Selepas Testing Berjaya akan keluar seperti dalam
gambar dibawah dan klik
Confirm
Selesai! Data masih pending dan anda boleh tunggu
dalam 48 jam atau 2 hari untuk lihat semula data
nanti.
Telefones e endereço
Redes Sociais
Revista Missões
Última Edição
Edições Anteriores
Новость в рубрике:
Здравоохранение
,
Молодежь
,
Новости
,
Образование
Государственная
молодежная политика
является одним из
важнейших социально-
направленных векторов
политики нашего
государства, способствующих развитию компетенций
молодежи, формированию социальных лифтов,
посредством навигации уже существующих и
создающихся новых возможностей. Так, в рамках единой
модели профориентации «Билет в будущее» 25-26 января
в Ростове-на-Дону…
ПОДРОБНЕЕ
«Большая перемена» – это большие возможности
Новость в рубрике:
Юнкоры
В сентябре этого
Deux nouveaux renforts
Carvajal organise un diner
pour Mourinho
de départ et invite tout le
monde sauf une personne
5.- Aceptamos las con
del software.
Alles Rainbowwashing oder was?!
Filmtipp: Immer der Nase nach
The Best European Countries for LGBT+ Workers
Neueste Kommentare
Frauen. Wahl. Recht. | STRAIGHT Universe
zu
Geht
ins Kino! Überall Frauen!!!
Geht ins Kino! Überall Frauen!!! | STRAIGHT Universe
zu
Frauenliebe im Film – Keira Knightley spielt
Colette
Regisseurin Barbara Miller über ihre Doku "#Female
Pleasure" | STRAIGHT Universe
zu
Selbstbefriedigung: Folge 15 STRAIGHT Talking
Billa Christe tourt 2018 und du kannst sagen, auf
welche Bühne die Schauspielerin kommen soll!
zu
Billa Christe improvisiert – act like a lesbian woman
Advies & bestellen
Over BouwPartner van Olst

++++++++++

> _What to do_
Start at the first line of the material. Reproduce every line exactly, ending with the line that holds "Edições Anteriores".

> _Reply_
Selepas Testing Berjaya akan keluar seperti dalam
gambar dibawah dan klik
Confirm
Selesai! Data masih pending dan anda boleh tunggu
dalam 48 jam atau 2 hari untuk lihat semula data
nanti.
Telefones e endereço
Redes Sociais
Revista Missões
Última Edição
Edições Anteriores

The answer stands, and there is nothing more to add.